It took me till yesterday’s Great Pension Transfer Debate to properly understand the strength of our personal financial advisory profession. Nearly 250 IFAs gave up a day to learn and share experience advising clients about their defined benefit rights. The feedback I got as chair was that this was not a wasted day; the feedback I give as chair is that this was an enlightenment for me (and I suspect many of my colleagues on the corporate side of the fence).
The success of the conference suggests that the organically created days like this one, are more valued than events dominated by a house view of a sponsor. There was no IFA trade body, no corporate marketing team and no product placement in solid eight hours of debate.
That said, this needed Royal London (who paid for the sound and vision), Aberdeen who helped out on premises , lang cat who organised the support before and on the day and First Actuarial who did the teas and biscuits!
But the spontaneous cheers at the end of the day were for one man, Al Rush @raf_ifa whose idea was this and who had the enthusiasm, friendship and spirit to bring us all to the table. Al’s told me he wants no reward for the day, all that I can give him is the thanks he deserves
No quiet event!
I chaired the day which was a wonderful privilege! The job was a doddle as not one of the presentations was weak and many quite outstanding. My favourite was Gregg McClymont’s – delivered from a soapbox in the break-out area to delegates queuing or eating their lunch. I sense that Gregg felt he struggled, he certainly had a lot of external noise to get over, but he delivered as is he was at the despatch box at the Commons!
If Gregg had to contend with extraneous noise, others had to deal with an audience that took little for granted. Well done John Ralfe for not giving an inch in his barmy views! John’s refusal to concede an equity premium is a marvel to behold, his “equity magic beans” a joy!
Things were no quieter on the web. The event’s hashtag #pensiondebate spent the whole day trending on twitter and much of the afternoon at #2. It dislodged everything but #heatwaveuk !
Heatwave – phew what a scorcher!
I admire the stoicism of the audience- the room was naturally ventilated but had no air-conditioning. The energy on stage was matched by a barrage of questions that greeted each new speaker. Each session was a debate and the panel session at the end , was a marvel! Eugene, Al Cunningham and Gill Cardy led but there seemed hardly a person in the room who had not made a personal contribution in one of the best sessions of the day.

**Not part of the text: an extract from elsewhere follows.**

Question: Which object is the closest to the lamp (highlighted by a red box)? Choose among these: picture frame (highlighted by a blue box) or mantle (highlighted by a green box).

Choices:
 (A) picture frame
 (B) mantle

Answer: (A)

Particular thanks go to Alan Smith and Rory Percival who created the foundations for the day with two measured and thoughtful sessions on the actuarial basis for CETV valuations and the current developments at the FCA.
This is not to downplay the showcase contributions by Abraham and Gregg Davies on sustainability and behaviouralism. But they would not have had the freedom to be brilliant without the platform developed earlier.
Michelle Cracknell delivered a beautifully poised session on external perceptions of advisors , using audio clips and posted comments from “customers” outside the bubble. As an ex-IFA and current actuary, Michelle is the real deal and probably carries more affection and respect than any other pension civil servant. Talking of which it was good to see the DWP spending the day with us – most appreciated!
I sat next to Steve Webb in the afternoon , before and after his session. He spoke for 20 minutes and took questions for 40 – how we miss him in parliament.
His big idea is to offer partial transfers. He has the support of First Actuarial – overtly given on the day by Alan Smith.
It is up to organisations such as First Actuarial to convey to Trustees the value to members of a flexible approach where part of a defined benefit pension can be taken as pension, and part released to be drawn-down more flexibly.
This isn’t quite Webb’s wonder, the idea has been knocking around for a couple of years, but this is the first time I have heard it explained in the context of financial planning and it gets my support to. It needs a Steve Webb to take this forward. Let’s hope that the new Ministerial team at the DWP get to hear of it.
To happen , we need tPR’s support and that needs a general consent that partial CETVs can be accommodated into scheme rules and easily administrated. Nothing suggests we need new legislation, just a new approach!
The post RDR IFA
There may be less IFAs, but those who have survived the RDR are prospering. The car-park wasn’t full of swank, you couldn’t imagine the majority of the audience swilling whisky in the club-house. This was a deadly serious day when everyone got stuck in.
I was hugely impressed with what I saw and look forward to revivals of the energy and spirit that brought so many good people together.
I had started my day grieving at the insanity of religious hate crimes but finished it travelling home with Fiona Tait, now of Intelligent Pensions. She embodies the new spirit of diversity, responsibility and capability that underpinned this conference. We wish Intelligent Pensions well as it reorganises its offering.